İstifa eden generaller şöyle diyordu, ‘‘Şu anda 173‘ü muvazzaf, 77‘si emekli olmak üzere 250 general-amiral, subay, astsubay ve uzman jandarma çavuş, hürriyetlerinden yoksun olarak tutuklu bulunmaktadır. Tutuklamaların evrensel hukuk kaidelerine, hakka, adalete ve vicdani değerlere uygun olarak yapıldığını kabul etmek, bir çok hukukçunun da ifade ettiği gibi, mümkün değildir. Bu durum, bir çok defa yetkili makamlara iletilmesine, anlatılmasına ve takip edilmesine rağmen soruna yasal çerçevede bir çözüm bulunması mümkün olmamıştır. Haklarında henüz hiç bir kesin yargı kararı olmamasına rağmen tutuklu bulunan 14 general-amiral ile 58 albay, hürriyetlerinin tehdit edilmesinin yanı sıra mevcut yasalarımız gereğince bu yıl yapılacak Yüksek Askeri Şura‘da değerlendirmeye girme hakkını kaybetmiş ve peşinen cezalandırılmıştır.’’ Tasfiyeyi daha açık nasıl anlatabilirlerdi?
-Bir tarikatın, Cemaat’in toplum açısından tehlikeli olsa bile, sizinle arasını iyi tuttuğu sürece devlet içerisinde örgütlenmesi serbest midir?
-Fethullah Gülen Cemaati hakkında işlem yapılması için hükümetle arasının bozulması mı gerekmektedir?
-Fethullah Gülen Cemaati’nden boşalan yere başka bir tarikatın veya cemaatin örgütlenmediğinin garantisini kim vermektedir?
-Fethullah Gülen Cemaati’nden boşalan kadrolara kimler yerleştirilecektir? AKP iktidarını sürdürmek için sürekli olarak tarikatlarla cemaatlerle ittifak yapıp, devlet içerisine sokacak, sonra tasfiye mi edecektir?
‘‘Ne istediler de vermedik’’ diyen Cumhurbaşkanı Erdoğan değil midir?
Bu sorular daha arttırılabilir…
Ve biz yüksek sesle söylemeliyiz: ‘‘Olağanüstü hal kararı hükümsüzdür. Bize gereken: hukuk ve demokrasidir.’’
Bu puslu havadan tek çıkış yolu, hukuku ve demokrasiyi tesis etmenin tek yolu, ‘‘Örgütlenme Seferberliği’’dir.
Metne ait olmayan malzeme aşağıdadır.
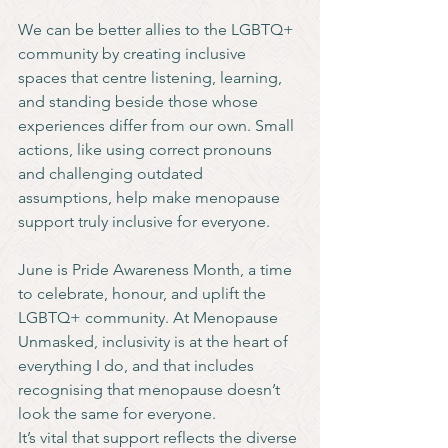
We can be better allies to the LGBTQ+ 
community by creating inclusive 
spaces that centre listening, learning, 
and standing beside those whose 
experiences differ from our own. Small 
actions, like using correct pronouns 
and challenging outdated 
assumptions, help make menopause 
support truly inclusive for everyone.
June is Pride Awareness Month, a time 
to celebrate, honour, and uplift the 
LGBTQ+ community. At Menopause 
Unmasked, inclusivity is at the heart of 
everything I do, and that includes 
recognising that menopause doesn’t 
look the same for everyone.
It’s vital that support reflects the diverse 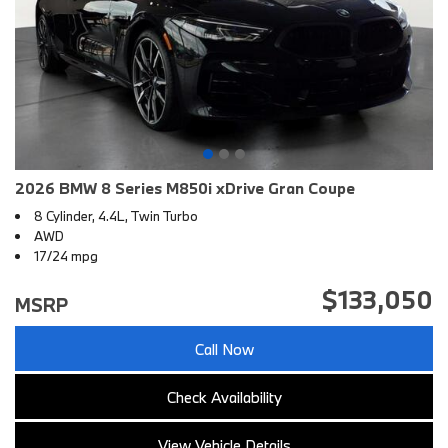
2026 BMW 8 Series M850i xDrive Gran Coupe
8 Cylinder, 4.4L, Twin Turbo
AWD
17/24 mpg
$133,050
MSRP
Call Now
Check Availability
View Vehicle Details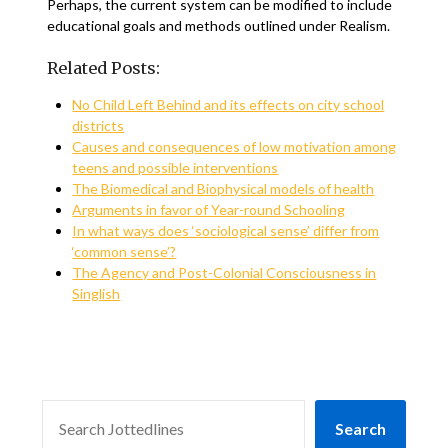
Perhaps, the current system can be modified to include
educational goals and methods outlined under Realism.
Related Posts:
No Child Left Behind and its effects on city school
districts
Causes and consequences of low motivation among
teens and possible interventions
The Biomedical and Biophysical models of health
Arguments in favor of Year-round Schooling
In what ways does ‘sociological sense’ differ from
‘common sense’?
The Agency and Post-Colonial Consciousness in
Singlish
SEARCH
Search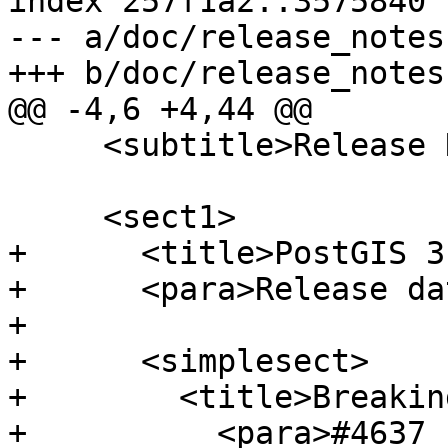
index 257f1a2..3575840 
--- a/doc/release_notes.
+++ b/doc/release_notes.
@@ -4,6 +4,44 @@

     <subtitle>Release Notes</subtitle>

     <sect1>

+      <title>PostGIS 3
+      <para>Release da
+

+      <simplesect>

+        <title>Breakin
+          <para>#4637 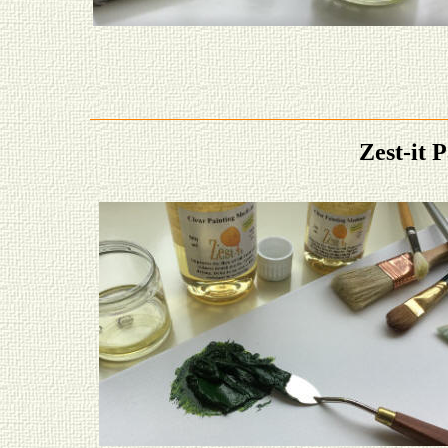
Zest-it 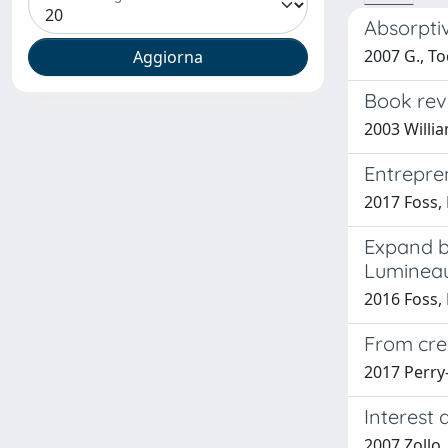
Absorpti
2007 G., To
Book revi
2003 Willi
Entrepren
2017 Foss, N
Expand bo
Luminea
2016 Foss, 
From crea
2017 Perry-
Interest
2007 Zollo,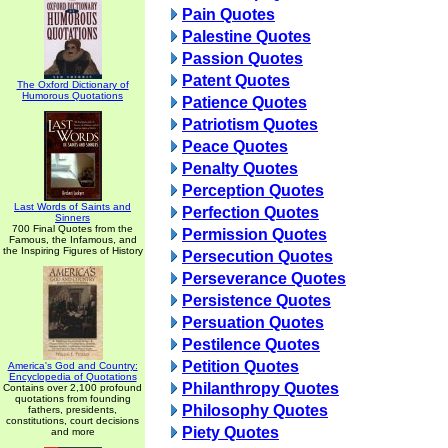
Pain Quotes
Palestine Quotes
Passion Quotes
Patent Quotes
The Oxford Dictionary of
Humorous Quotations
Patience Quotes
Patriotism Quotes
Peace Quotes
Penalty Quotes
Perception Quotes
Last Words of Saints and
Perfection Quotes
Sinners
700 Final Quotes from the
Permission Quotes
Famous, the Infamous, and
the Inspiring Figures of History
Persecution Quotes
Perseverance Quotes
Persistence Quotes
Persuation Quotes
Pestilence Quotes
Petition Quotes
America's God and Country:
Encyclopedia of Quotations
Philanthropy Quotes
Contains over 2,100 profound
quotations from founding
Philosophy Quotes
fathers, presidents,
constitutions, court decisions
Piety Quotes
and more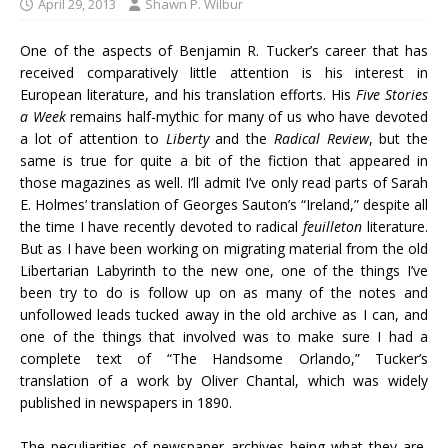
April 29, 2013
Shawn P. Wilbur
One of the aspects of Benjamin R. Tucker’s career that has
received comparatively little attention is his interest in
European literature, and his translation efforts. His
Five Stories
a Week
remains half-mythic for many of us who have devoted
a lot of attention to
Liberty
and the
Radical Review
, but the
same is true for quite a bit of the fiction that appeared in
those magazines as well. I’ll admit I’ve only read parts of Sarah
E. Holmes’ translation of Georges Sauton’s “Ireland,” despite all
the time I have recently devoted to radical
feuilleton
literature.
But as I have been working on migrating material from the old
Libertarian Labyrinth to the new one, one of the things I’ve
been try to do is follow up on as many of the notes and
unfollowed leads tucked away in the old archive as I can, and
one of the things that involved was to make sure I had a
complete text of “The Handsome Orlando,” Tucker’s
translation of a work by
Oliver Chantal, which was widely
published in newspapers in 1890.
The peculiarities of newspaper archives being what they are,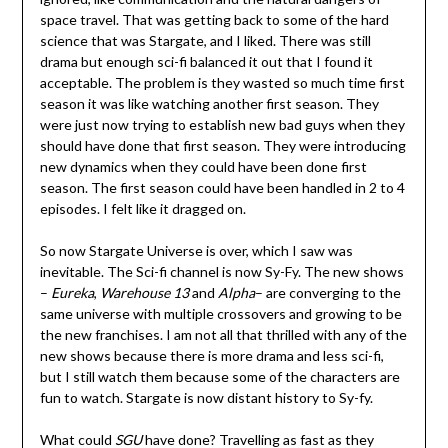
space travel. That was getting back to some of the hard
science that was Stargate, and I liked. There was still
drama but enough sci-fi balanced it out that I found it
acceptable. The problem is they wasted so much time first
season it was like watching another first season. They
were just now trying to establish new bad guys when they
should have done that first season. They were introducing
new dynamics when they could have been done first
season. The first season could have been handled in 2 to 4
episodes. I felt like it dragged on.
So now Stargate Universe is over, which I saw was
inevitable. The Sci-fi channel is now Sy-Fy. The new shows
–
Eureka
,
Warehouse
13
and
Alpha
– are converging to the
same universe with multiple crossovers and growing to be
the new franchises. I am not all that thrilled with any of the
new shows because there is more drama and less sci-fi,
but I still watch them because some of the characters are
fun to watch. Stargate is now distant history to Sy-fy.
What could
SGU
have done? Travelling as fast as they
Gezi’den sonra ortaya çıkan mahalle ve park forumlarında hepimiz yanı başımızda bizim gibi düşünen insanları bulmuş, birbirimizden haberdar olmuştuk. Benzeri bir yakınlaşmaya ve örgütlenmeye şimdi daha ok ihtiyacımız var. Herkesin, kendisine en yakın hissettiği dernek, sendika, oda, siyasi partiyle ilişkisini yoğunlaştırması olumlu sonuçlar doğurur. En azından yalnız olmadığımızı hissettirir. Üye olmaya çekinenler; dayanışma ve fikri takip içerisinde bulunabilir. AKP hiç olmadığı kadar dağınık ve güçsüz. AKP hem iç politikada hem dış politikada üst üste yanlışlar yaptı. Biz ise belki de hiç olmadığımız kadar meşru ve haklı bir zemindeyiz. Ve buradan sadece örgütlenerek çıkabiliriz.
Korku değil cesaret, yılgınlık değil umut, dağınıklık değil örgütlenme vaktidir! Başka çıkış yolu yok.